Return every one of the entries below unchanged, line for line.

= = = =

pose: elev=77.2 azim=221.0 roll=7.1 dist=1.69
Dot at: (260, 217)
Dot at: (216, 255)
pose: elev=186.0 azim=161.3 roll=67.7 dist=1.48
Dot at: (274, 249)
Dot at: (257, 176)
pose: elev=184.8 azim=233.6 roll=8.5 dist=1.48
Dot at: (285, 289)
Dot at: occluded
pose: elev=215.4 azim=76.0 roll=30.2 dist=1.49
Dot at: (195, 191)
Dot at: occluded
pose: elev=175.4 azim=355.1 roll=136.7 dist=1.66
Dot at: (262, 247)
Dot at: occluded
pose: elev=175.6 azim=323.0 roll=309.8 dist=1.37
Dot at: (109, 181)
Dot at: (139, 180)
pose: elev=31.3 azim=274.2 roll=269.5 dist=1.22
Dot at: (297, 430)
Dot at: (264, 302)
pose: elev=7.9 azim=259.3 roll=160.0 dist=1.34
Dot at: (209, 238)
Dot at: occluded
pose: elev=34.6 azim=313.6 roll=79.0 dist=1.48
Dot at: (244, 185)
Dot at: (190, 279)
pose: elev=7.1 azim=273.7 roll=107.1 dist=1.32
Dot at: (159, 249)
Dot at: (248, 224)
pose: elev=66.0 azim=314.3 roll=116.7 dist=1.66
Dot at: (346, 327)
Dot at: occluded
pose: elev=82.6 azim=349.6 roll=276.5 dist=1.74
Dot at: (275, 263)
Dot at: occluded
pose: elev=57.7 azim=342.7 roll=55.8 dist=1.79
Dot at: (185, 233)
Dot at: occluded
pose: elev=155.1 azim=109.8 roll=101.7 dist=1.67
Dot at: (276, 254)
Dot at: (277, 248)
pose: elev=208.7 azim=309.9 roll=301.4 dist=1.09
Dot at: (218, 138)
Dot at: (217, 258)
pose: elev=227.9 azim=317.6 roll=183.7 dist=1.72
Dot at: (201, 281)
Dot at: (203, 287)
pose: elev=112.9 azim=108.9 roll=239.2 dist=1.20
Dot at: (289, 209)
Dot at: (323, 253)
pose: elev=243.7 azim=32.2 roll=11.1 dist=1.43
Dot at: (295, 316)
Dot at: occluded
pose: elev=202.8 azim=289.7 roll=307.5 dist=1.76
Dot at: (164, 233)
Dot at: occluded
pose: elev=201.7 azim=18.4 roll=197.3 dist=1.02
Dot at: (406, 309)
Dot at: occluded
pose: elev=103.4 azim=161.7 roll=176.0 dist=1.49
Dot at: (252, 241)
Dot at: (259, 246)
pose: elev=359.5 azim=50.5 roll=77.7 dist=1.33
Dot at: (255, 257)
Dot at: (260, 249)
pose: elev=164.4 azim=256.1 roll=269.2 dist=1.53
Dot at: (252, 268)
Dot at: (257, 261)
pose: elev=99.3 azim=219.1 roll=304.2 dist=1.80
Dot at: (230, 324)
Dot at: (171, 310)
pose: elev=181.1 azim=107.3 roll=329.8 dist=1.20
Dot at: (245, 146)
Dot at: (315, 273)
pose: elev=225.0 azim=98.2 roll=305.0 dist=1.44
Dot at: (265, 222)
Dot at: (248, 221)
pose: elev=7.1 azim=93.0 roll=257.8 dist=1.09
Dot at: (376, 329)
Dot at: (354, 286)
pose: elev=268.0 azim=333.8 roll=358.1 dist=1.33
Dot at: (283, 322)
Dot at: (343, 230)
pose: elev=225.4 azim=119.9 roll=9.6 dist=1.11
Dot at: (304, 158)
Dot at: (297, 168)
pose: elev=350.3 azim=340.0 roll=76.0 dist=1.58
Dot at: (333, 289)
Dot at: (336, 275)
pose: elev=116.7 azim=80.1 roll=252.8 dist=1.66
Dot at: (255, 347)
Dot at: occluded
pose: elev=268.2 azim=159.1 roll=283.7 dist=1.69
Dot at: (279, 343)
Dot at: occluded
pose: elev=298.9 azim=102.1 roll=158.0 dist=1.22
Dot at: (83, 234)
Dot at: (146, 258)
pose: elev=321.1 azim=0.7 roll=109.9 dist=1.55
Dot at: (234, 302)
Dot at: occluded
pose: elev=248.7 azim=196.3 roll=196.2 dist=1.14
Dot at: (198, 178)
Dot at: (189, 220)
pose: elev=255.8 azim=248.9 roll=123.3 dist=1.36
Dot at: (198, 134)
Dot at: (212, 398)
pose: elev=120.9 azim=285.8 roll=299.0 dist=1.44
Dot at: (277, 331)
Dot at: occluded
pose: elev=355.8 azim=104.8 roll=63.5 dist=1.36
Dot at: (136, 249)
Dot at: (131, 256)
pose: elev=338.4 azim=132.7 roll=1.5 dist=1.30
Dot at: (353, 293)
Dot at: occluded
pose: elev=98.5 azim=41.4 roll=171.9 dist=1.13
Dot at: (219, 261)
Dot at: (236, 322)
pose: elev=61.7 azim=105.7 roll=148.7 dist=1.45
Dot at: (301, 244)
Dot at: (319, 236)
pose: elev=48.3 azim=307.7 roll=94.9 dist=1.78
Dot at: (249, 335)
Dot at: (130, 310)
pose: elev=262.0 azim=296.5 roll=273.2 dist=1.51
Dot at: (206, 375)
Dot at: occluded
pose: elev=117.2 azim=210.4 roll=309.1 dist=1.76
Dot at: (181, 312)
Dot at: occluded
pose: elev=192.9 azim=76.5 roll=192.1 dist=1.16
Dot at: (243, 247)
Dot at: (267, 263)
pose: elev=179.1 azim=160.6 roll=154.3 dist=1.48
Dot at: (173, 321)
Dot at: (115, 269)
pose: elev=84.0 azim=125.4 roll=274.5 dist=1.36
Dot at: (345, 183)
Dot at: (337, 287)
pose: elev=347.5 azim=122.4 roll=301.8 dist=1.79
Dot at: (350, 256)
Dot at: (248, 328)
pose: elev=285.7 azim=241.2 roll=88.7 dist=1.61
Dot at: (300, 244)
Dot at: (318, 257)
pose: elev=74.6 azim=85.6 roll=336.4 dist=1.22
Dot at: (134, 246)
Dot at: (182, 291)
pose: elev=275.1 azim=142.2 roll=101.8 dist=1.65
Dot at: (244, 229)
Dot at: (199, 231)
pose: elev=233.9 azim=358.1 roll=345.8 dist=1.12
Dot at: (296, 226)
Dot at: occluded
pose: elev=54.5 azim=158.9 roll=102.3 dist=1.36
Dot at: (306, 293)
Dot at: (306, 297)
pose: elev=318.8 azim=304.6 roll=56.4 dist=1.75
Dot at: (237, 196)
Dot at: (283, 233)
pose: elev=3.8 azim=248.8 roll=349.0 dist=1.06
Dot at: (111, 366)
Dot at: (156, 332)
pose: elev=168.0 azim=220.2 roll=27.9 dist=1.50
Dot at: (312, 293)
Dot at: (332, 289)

= = = =

▶ **Complete answer**:
pose: elev=77.2 azim=221.0 roll=7.1 dist=1.69
Dot at: (260, 217)
Dot at: (216, 255)
pose: elev=186.0 azim=161.3 roll=67.7 dist=1.48
Dot at: (274, 249)
Dot at: (257, 176)
pose: elev=184.8 azim=233.6 roll=8.5 dist=1.48
Dot at: (285, 289)
Dot at: occluded
pose: elev=215.4 azim=76.0 roll=30.2 dist=1.49
Dot at: (195, 191)
Dot at: occluded
pose: elev=175.4 azim=355.1 roll=136.7 dist=1.66
Dot at: (262, 247)
Dot at: occluded
pose: elev=175.6 azim=323.0 roll=309.8 dist=1.37
Dot at: (109, 181)
Dot at: (139, 180)
pose: elev=31.3 azim=274.2 roll=269.5 dist=1.22
Dot at: (297, 430)
Dot at: (264, 302)
pose: elev=7.9 azim=259.3 roll=160.0 dist=1.34
Dot at: (209, 238)
Dot at: occluded
pose: elev=34.6 azim=313.6 roll=79.0 dist=1.48
Dot at: (244, 185)
Dot at: (190, 279)
pose: elev=7.1 azim=273.7 roll=107.1 dist=1.32
Dot at: (159, 249)
Dot at: (248, 224)
pose: elev=66.0 azim=314.3 roll=116.7 dist=1.66
Dot at: (346, 327)
Dot at: occluded
pose: elev=82.6 azim=349.6 roll=276.5 dist=1.74
Dot at: (275, 263)
Dot at: occluded
pose: elev=57.7 azim=342.7 roll=55.8 dist=1.79
Dot at: (185, 233)
Dot at: occluded
pose: elev=155.1 azim=109.8 roll=101.7 dist=1.67
Dot at: (276, 254)
Dot at: (277, 248)
pose: elev=208.7 azim=309.9 roll=301.4 dist=1.09
Dot at: (218, 138)
Dot at: (217, 258)
pose: elev=227.9 azim=317.6 roll=183.7 dist=1.72
Dot at: (201, 281)
Dot at: (203, 287)
pose: elev=112.9 azim=108.9 roll=239.2 dist=1.20
Dot at: (289, 209)
Dot at: (323, 253)
pose: elev=243.7 azim=32.2 roll=11.1 dist=1.43
Dot at: (295, 316)
Dot at: occluded
pose: elev=202.8 azim=289.7 roll=307.5 dist=1.76
Dot at: (164, 233)
Dot at: occluded
pose: elev=201.7 azim=18.4 roll=197.3 dist=1.02
Dot at: (406, 309)
Dot at: occluded
pose: elev=103.4 azim=161.7 roll=176.0 dist=1.49
Dot at: (252, 241)
Dot at: (259, 246)
pose: elev=359.5 azim=50.5 roll=77.7 dist=1.33
Dot at: (255, 257)
Dot at: (260, 249)
pose: elev=164.4 azim=256.1 roll=269.2 dist=1.53
Dot at: (252, 268)
Dot at: (257, 261)
pose: elev=99.3 azim=219.1 roll=304.2 dist=1.80
Dot at: (230, 324)
Dot at: (171, 310)
pose: elev=181.1 azim=107.3 roll=329.8 dist=1.20
Dot at: (245, 146)
Dot at: (315, 273)
pose: elev=225.0 azim=98.2 roll=305.0 dist=1.44
Dot at: (265, 222)
Dot at: (248, 221)
pose: elev=7.1 azim=93.0 roll=257.8 dist=1.09
Dot at: (376, 329)
Dot at: (354, 286)
pose: elev=268.0 azim=333.8 roll=358.1 dist=1.33
Dot at: (283, 322)
Dot at: (343, 230)
pose: elev=225.4 azim=119.9 roll=9.6 dist=1.11
Dot at: (304, 158)
Dot at: (297, 168)
pose: elev=350.3 azim=340.0 roll=76.0 dist=1.58
Dot at: (333, 289)
Dot at: (336, 275)
pose: elev=116.7 azim=80.1 roll=252.8 dist=1.66
Dot at: (255, 347)
Dot at: occluded
pose: elev=268.2 azim=159.1 roll=283.7 dist=1.69
Dot at: (279, 343)
Dot at: occluded
pose: elev=298.9 azim=102.1 roll=158.0 dist=1.22
Dot at: (83, 234)
Dot at: (146, 258)
pose: elev=321.1 azim=0.7 roll=109.9 dist=1.55
Dot at: (234, 302)
Dot at: occluded
pose: elev=248.7 azim=196.3 roll=196.2 dist=1.14
Dot at: (198, 178)
Dot at: (189, 220)
pose: elev=255.8 azim=248.9 roll=123.3 dist=1.36
Dot at: (198, 134)
Dot at: (212, 398)
pose: elev=120.9 azim=285.8 roll=299.0 dist=1.44
Dot at: (277, 331)
Dot at: occluded
pose: elev=355.8 azim=104.8 roll=63.5 dist=1.36
Dot at: (136, 249)
Dot at: (131, 256)
pose: elev=338.4 azim=132.7 roll=1.5 dist=1.30
Dot at: (353, 293)
Dot at: occluded
pose: elev=98.5 azim=41.4 roll=171.9 dist=1.13
Dot at: (219, 261)
Dot at: (236, 322)
pose: elev=61.7 azim=105.7 roll=148.7 dist=1.45
Dot at: (301, 244)
Dot at: (319, 236)
pose: elev=48.3 azim=307.7 roll=94.9 dist=1.78
Dot at: (249, 335)
Dot at: (130, 310)
pose: elev=262.0 azim=296.5 roll=273.2 dist=1.51
Dot at: (206, 375)
Dot at: occluded
pose: elev=117.2 azim=210.4 roll=309.1 dist=1.76
Dot at: (181, 312)
Dot at: occluded
pose: elev=192.9 azim=76.5 roll=192.1 dist=1.16
Dot at: (243, 247)
Dot at: (267, 263)
pose: elev=179.1 azim=160.6 roll=154.3 dist=1.48
Dot at: (173, 321)
Dot at: (115, 269)
pose: elev=84.0 azim=125.4 roll=274.5 dist=1.36
Dot at: (345, 183)
Dot at: (337, 287)
pose: elev=347.5 azim=122.4 roll=301.8 dist=1.79
Dot at: (350, 256)
Dot at: (248, 328)
pose: elev=285.7 azim=241.2 roll=88.7 dist=1.61
Dot at: (300, 244)
Dot at: (318, 257)
pose: elev=74.6 azim=85.6 roll=336.4 dist=1.22
Dot at: (134, 246)
Dot at: (182, 291)
pose: elev=275.1 azim=142.2 roll=101.8 dist=1.65
Dot at: (244, 229)
Dot at: (199, 231)
pose: elev=233.9 azim=358.1 roll=345.8 dist=1.12
Dot at: (296, 226)
Dot at: occluded
pose: elev=54.5 azim=158.9 roll=102.3 dist=1.36
Dot at: (306, 293)
Dot at: (306, 297)
pose: elev=318.8 azim=304.6 roll=56.4 dist=1.75
Dot at: (237, 196)
Dot at: (283, 233)
pose: elev=3.8 azim=248.8 roll=349.0 dist=1.06
Dot at: (111, 366)
Dot at: (156, 332)
pose: elev=168.0 azim=220.2 roll=27.9 dist=1.50
Dot at: (312, 293)
Dot at: (332, 289)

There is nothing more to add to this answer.